Zagros forests are among the most important natural resources of Iran, as it constitutes 40 percent of the country’s forests.The plan will start in the second half of the next Iranian calendar year which starts on March 21, 2023, Shabanian added.
Zagros forests are among the most important natural resources of Iran, as it constitutes 40 percent of the country’s forests, and play an important role in the production of a large part of the country’s freshwater.
One of the major problems in these forests is the drying up of oak trees and a fungal disease that has infected these trees. The main cause of this disease is the droughts that have occurred in recent years.
The areas that were involved in this problem have been partially controlled by watershed management and forestry operations, but seeding and rehabilitation operations are required.
Zagros forest steppe ecoregion with an area of about 6 million hectares (3.5 percent of Iran) is located primarily in Iran, ranging from northwest to southeast and roughly paralleling the country’s western border. The forest constitutes 40 percent of the country’s forested area. The forest has also been called the western oak forest due to the dominance of oak species.
The plan will be piloted this year in three provinces, the official said, adding that people will carry out the plan under the supervision of the Natural Resources and Watershed Management Organization.

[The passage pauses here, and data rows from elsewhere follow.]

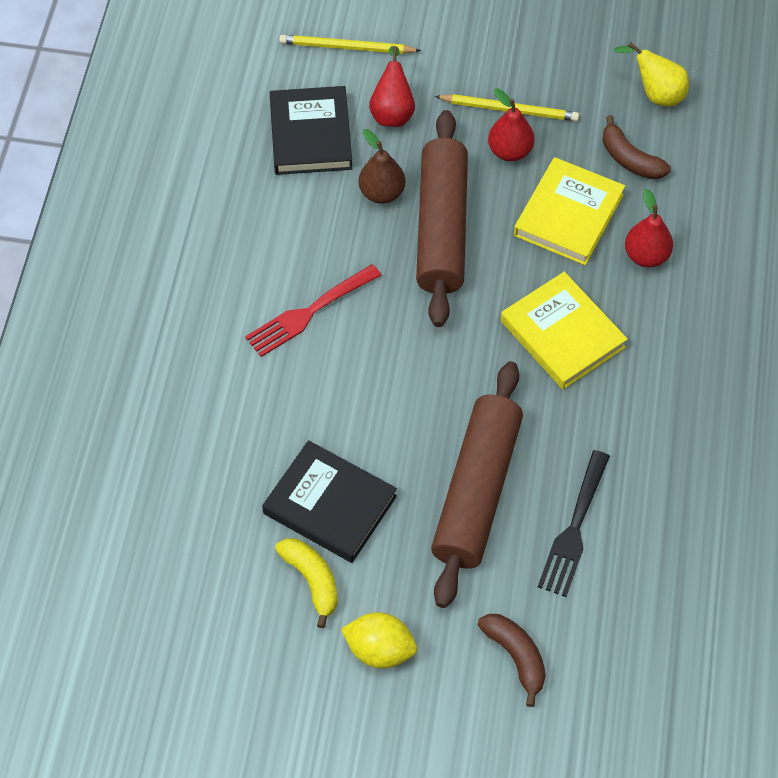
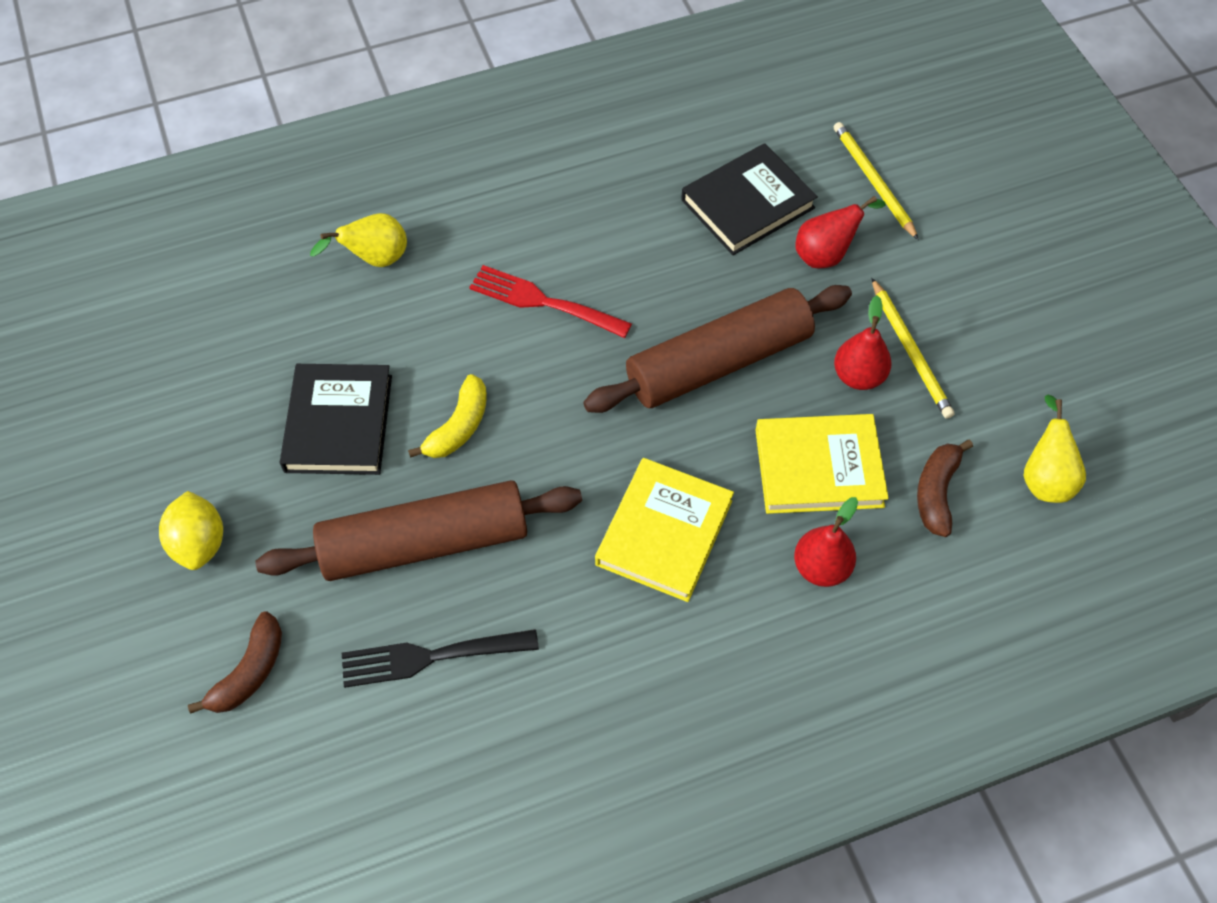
camera: 60 degrees right, 0 degrees up
yellow banana [275,538,338,628] -> yellow banana moved to [408,374,487,458]
brown pear [359,129,405,204] -> none
none -> yellow pear [310,213,407,267]

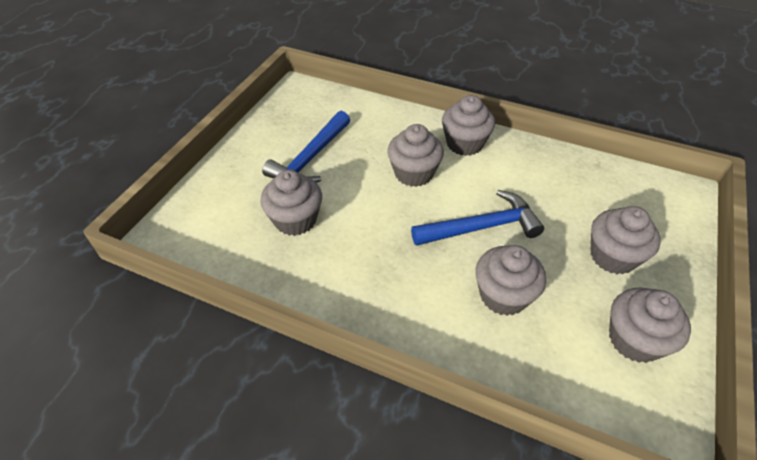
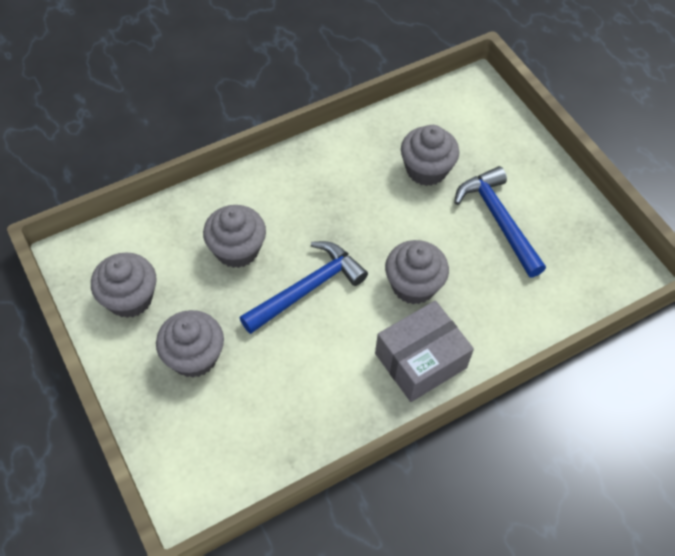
camera: 125 degrees right, 10 degrees up
blue hammer [411,190,544,246] -> blue hammer turned 150 degrees counterclockwise [240,241,368,334]
grey cupcake [442,95,495,156] -> grey box [375,301,474,402]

Elsewhere in his remarks, Shabanian said that one billion saplings are projected to be planted across the country by 2026.
Iran’s biosphere reserves
Iran is a vast country with a wide range of biodiversity and natural resources, with 13 biosphere reserves named Golestan, Miankaleh, Arasbaran, Urmia, Arjan and Parishan, Geno, Hara, Hamoon, Dena, Tange Sayad, Sabzkooh, Turan, Kavir and Kopet Dagh has been registered in the UNESCO Man and the Biosphere (MAB) Program, he explained.

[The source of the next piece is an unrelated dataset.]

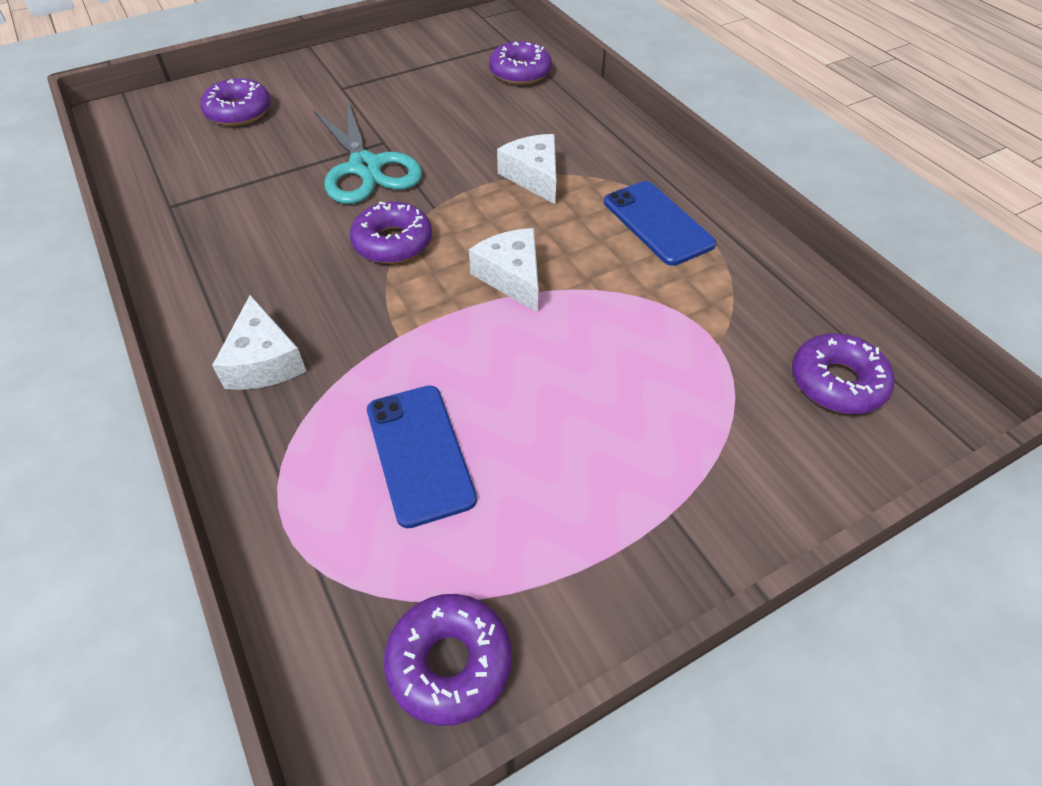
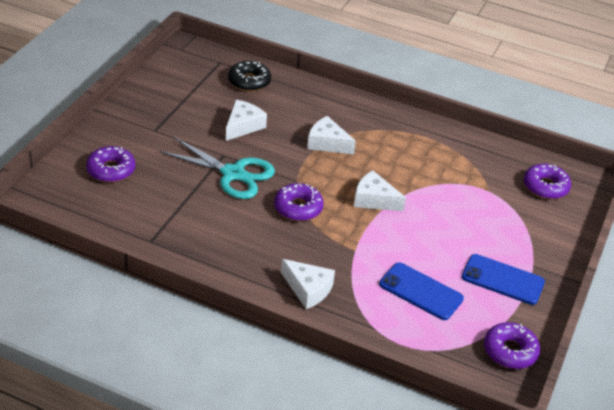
camera: 40 degrees left, 10 degrees down
purple donut [489,41,552,85] -> black donut [228,61,271,92]
blue phone [604,181,716,266] -> blue phone moved to [462,254,545,305]
none -> white cheese [226,100,267,141]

Biosphere reserves include terrestrial, marine, and coastal ecosystems. Each site promotes solutions reconciling the conservation of biodiversity with its sustainable use. There are currently 714 biosphere reserves in 129 countries, including 21 transboundary sites.
The Golestan Biosphere Reserve is located in the north of Iran and forms part of the Caucaso-Iranian highlands, situated between the sub-humid and semi-arid Caspian regions.
A wide variety of habitats and rich biodiversity can be found in the reserve, including 150 bird species, 54 species of reptiles and amphibians, 8 species of huge carnivores such as the leopard and brown bear, and more than 1,366 plant species.
Dena Biosphere Reserve is located in the Central Zagros Mountains of Iran, with a general slope of more than 60 percent. Dena is also home to a vast range of plant species and several endangered and endemic mammal species. Oak species dominate the highlands, while pistachio and almond are common at lower elevations.